With 35 countries implemented, or scheduled to move to near real time payments systems a new world of opportunity for fraudulent payments is also opening up. Although systems differ between each country, they have in common domestic, inter-bank, electronic payment confirmation to the originator and receiver in one minute or less.
In Australia, at date of publication, 13 banks have committed funding to build the NPP, working with KPMG as the Programme Manager, SWIFT, BPAY and the Reserve Bank of Australia. In late 2017 the first tranche of participants will go live on the National Payments Platform (NPP).
A new way of transacting
With the NPP you no longer need a card to process a transaction, in fact you don’t even need the receiver’s BSB and account number. Under the NPP, you will be able to request payments with a person’s alias, which can include an email address or mobile phone number
Time is no longer your friend
Whereas previously the banks had a window of up to a few days to pause, reflect and decide whether a transaction is likely fraudulent before releasing funds, transactions will now settle in under 15 seconds.
Reduced processing times will provide the opportunity for fraudsters to push transactions through the gateway undetected and once the money has “left the building”, recovery is difficult.
If a transaction is suspected to be fraudulent detection and decision making on stopping the transaction will need to be faster than the under 15 seconds payment processing time.
What can we learn from fraud trends in other jurisdictions with fast payments?
Statistics on fraud losses when real time payments systems are implemented are hard to come by. From what we have seen in the UK when fast payments were rolled out in 2008, the annual value of fraud losses nearly tripled (132 percent increase) as cyber criminals took advantage of the reduced processing time.
Since 2008, technology has moved on but so have hackers and cyber-criminal activity.
They are more sophisticated with social engineering, theft of credentials (for sale on the darknet), man in the middle (MITM) attacks where communications between two parties are intercepted and altered or man in the browser (MITB) attacks where web pages or transactions are modified. These attacks are not stopped by traditional retail bank two factor authentication described as something you know, for example your password, and something you have, for example a token or bank card details).
What should be done to prevent a spike in fraud?
The key is to build out automated fraud prevention and detection systems and use machine learning to keep abreast or ahead of the fraudsters and leverage experience from the gaming sector, who are a step ahead when it comes to real time monitoring.
Effective threat detection is risk based and should be invisible to the account holder to ensure it’s not at the expense of the customer experience.
Step 1: Identity and Access Management
The first step is to authenticate the person accessing the account is the account holder and the account has not been taken over by a bot, malware or a fraudster.
Take Joe. Joe is slow and methodical in his two finger typing, has a low deep voice and uses his fingerprint to logon to his iPad in Sydney, where he checks his account balance twice a day.

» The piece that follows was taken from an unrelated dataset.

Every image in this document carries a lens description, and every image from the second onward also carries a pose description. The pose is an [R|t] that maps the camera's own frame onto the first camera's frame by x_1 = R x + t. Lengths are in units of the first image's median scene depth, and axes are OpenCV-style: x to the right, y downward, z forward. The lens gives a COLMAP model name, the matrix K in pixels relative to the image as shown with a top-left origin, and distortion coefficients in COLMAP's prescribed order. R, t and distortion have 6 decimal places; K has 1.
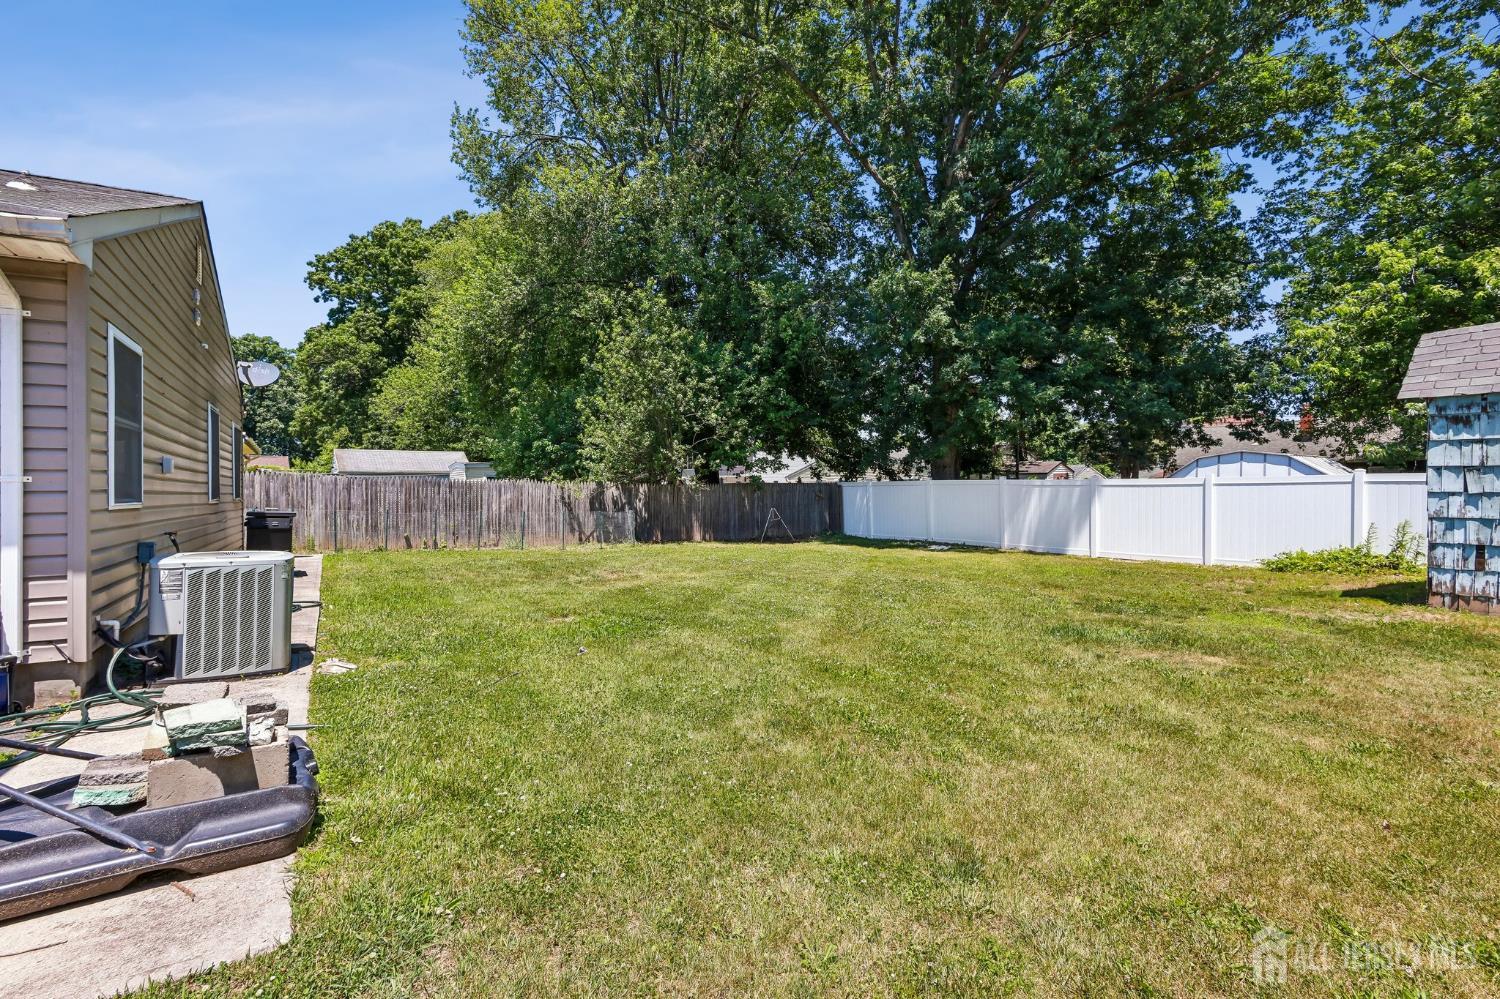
lens RADIAL K [[691.7, 0, 750.0], [0, 691.7, 499.5], [0, 0, 1]] dist [-0.000046, 0.000066]
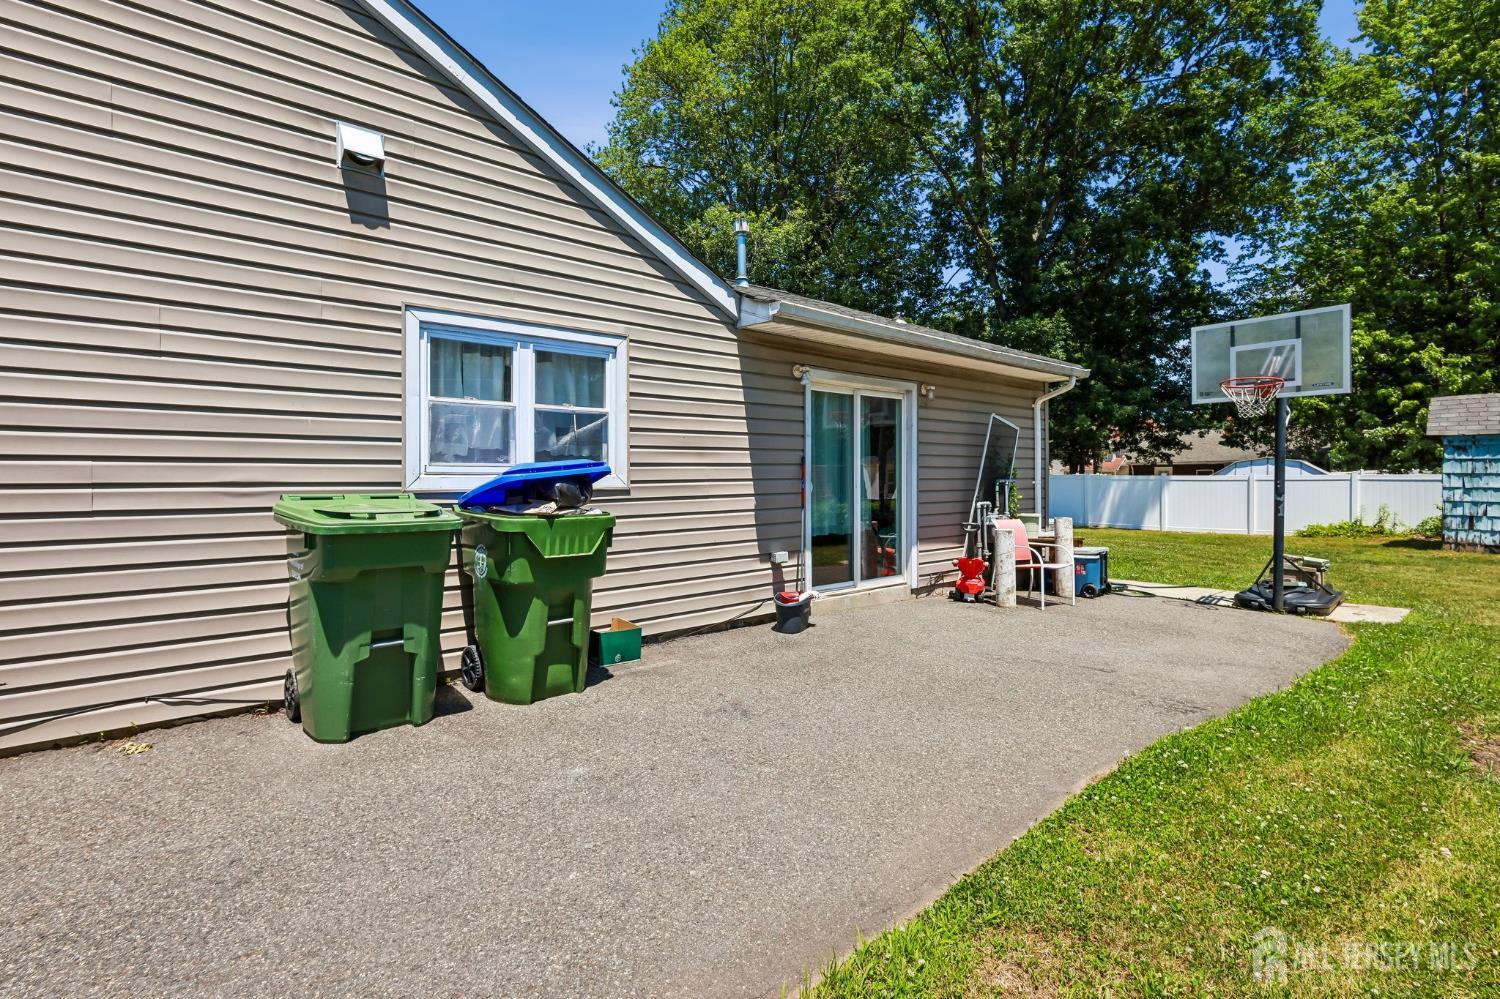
lens RADIAL K [[710.7, 0, 752.8], [0, 710.7, 482.0], [0, 0, 1]] dist [0.001699, 0.000267]
pose [[0.983044, 0.007242, 0.183228, -1.162760], [-0.005652, 0.999942, -0.009197, 0.003490], [-0.183284, 0.008005, 0.983027, -0.515288]]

In this case, behavioural biometric technology could be used to authenticate a customer based on their physical or behavioural characteristics so if the session behaviour significantly deviates from the known customer attributes, action can be taken to protect the account and prevent fraud loss.
The parameters verified are typically in the hundreds.
They include the device used to access the account, the location of the device, how the account holder interacts with the device (typing flow and speed, left/right handed, tremors, mouse movement and customer preferences) with some checking physical attributes of the account holder, including finger print, iris scans, voice or facial recognition.
Behavioural biometrics application is increasingly used in global banks to prevent fraud before the transaction occurs.
Step 2: Real time transaction monitoring
Machine learning algorithms build up a dynamic profile of an account holder’s ‘normal’ behaviour to detect anomalies that may indicate an account is compromised.
Real time transaction monitoring detects anomalies using Time Series Analysis of customer’s spend patterns; Graph Theory, where the relationship and transaction flow networks between people and entities are monitored, and Deep Learning where tasks are broken down to make machine assistance possible and enhance monitoring algorithms.
In this case, our mate Joe shops at his local stores and is partial to some online shopping but transacts in denominations below $1,000. Real time transaction monitoring, in this simple case, would risk score transactions on Joe’s account that do not fit this dynamic profile. A decision can then be made, in real time, to add additional security or hold transactions from the payments gateway if the risk score (combining behavioural biometrics and transaction monitoring) suggests account takeover or fraud is occurring on Joe’s account.
The time is now, the NPP is coming, criminal activity is becoming more sophisticated and real time payments will be considered a good business opportunity by fraudsters. Continuous, real time customer authentication is needed to lock them out.